As paredes do quarto estão cobertas por folhas com desenhos coloridos. Um deles chama a atenção. A figura de perfil esverdeado parece conversar com o burro cinzento de olhos grandes e mansos. Na parte azulada de sua cara, está a figura da mãe, tirando leite. No pé da colina, o roceiro caminha com a foice no ombro.
Observa da janela o balão vermelho, que acaba de soltar, sendo levado pela brisa. Acompanha, com o olhar, os movimentos do empregado consertando o telhado do paiol. Aproveita o vazio dos corredores para sair furtivamente em direção ao pátio. Sobe a escada que o empregado deixou encostada na parede do paiol e senta-se no telhado. Observa a paisagem ao redor. Como tudo é diferente daqui de cima! Imagina subir até a nuvem parada sobre o telhado da casa. Talvez a alcance com um pulo. Ao vê-lo caminhar claudicante sobre as telhas, sua mãe entra em desespero. Grita e faz sinais para ficar parado e sentar-se. O empregado sobe apressado a escada, senta-se ao seu lado por alguns instantes, pega sua mão e o ajuda a descer. Abraça a mãe. “He, he, he …”
A noite cai, cobrindo tudo de mistério. Ainda não se acostumou com silêncio dos sonos. Procura o pai pelos corredores. Fica horas sentado no banco do alpendre esperando que abre a porteira e venha abraçá-lo. Observa a copa das árvores separadas da escuridão por uma fresta de luz. Volta para o quarto, coloca a sacolinha de carretéis no ombro, amarra três balões coloridos no suspensório. Corre desajeitado pelo pátio, ajeita a escada na parede da casa. Sobe. As mãos grandes tocam as telhas em busca de apoio. Sobe mais um pouco, engatinha até chegar à cumeeira. Sente o vento tocando o rosto. Observa a bolinha prateada e as chamas das velas piscando acima de sua cabeça. Lembra-se do balão subindo. Tenta manter o equilíbrio enquanto caminha sobre as telhas. Ergue o braço que segura os balões e se lança no espaço.
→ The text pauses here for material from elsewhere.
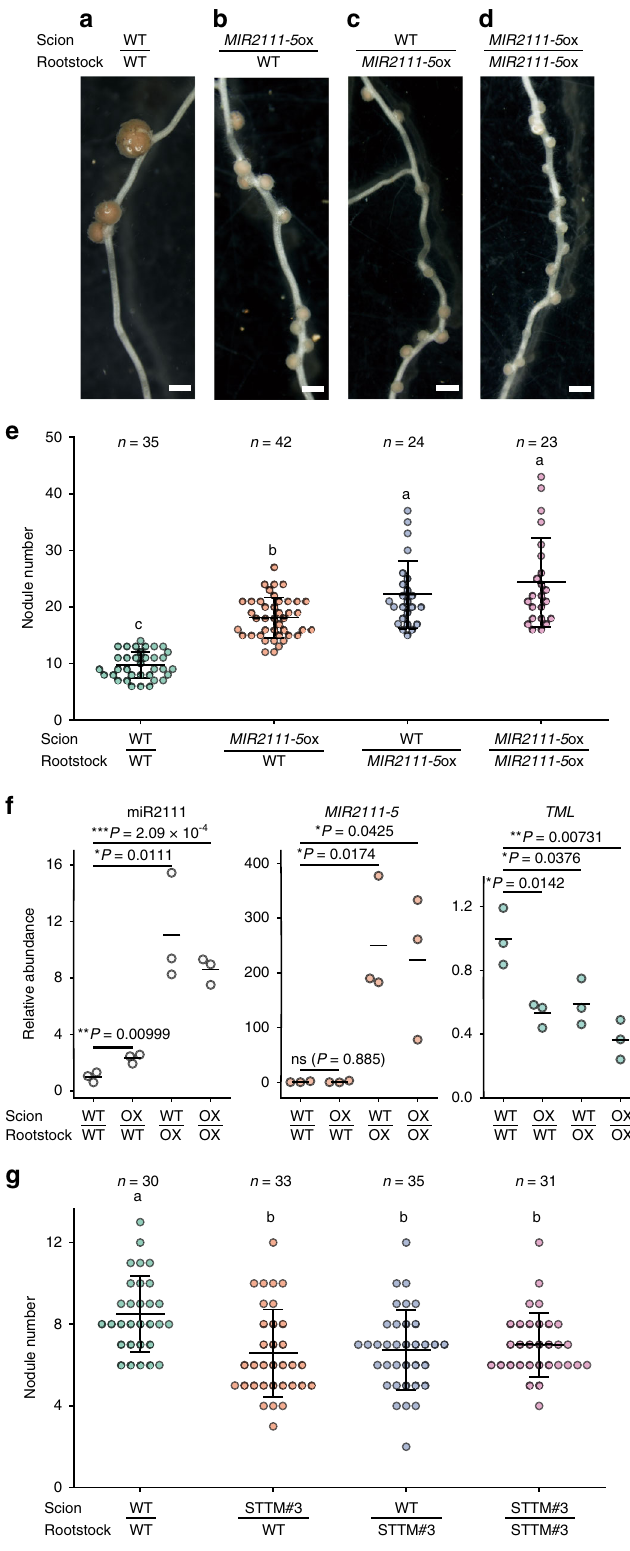
loci for miR2111 genes in the L. japonicus genome (Fig. 1 and Supplementary Fig. 1a), as for other miRNA gene families in plants 33 , a single mir2111-5 mutation decreased miR2111 levels in leaves and roots to less than half of WT (Fig. 5b). In addition, the MIR2111-5 deletions resulted in the signi fi cant inhibition of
É levado pela brisa cada vez mais para cima. Vê paiol, o terreiro, a casa grande. Gira para cada vez mais longe, acompanhando o movimento das luzinhas cintilantes. O burrinho de estimação passa flutuando por ele, seguido pelo peixe vermelho do aquário. Sobe cada vez mais alto pela vastidão escura, até chegar à moita de algodão doce enfeitada de bandeirolas. Senta-se por alguns instantes. Não tem tempo para contemplar a aldeia colorida sob seus pés. É tragado pelo redemoinho das estrelas.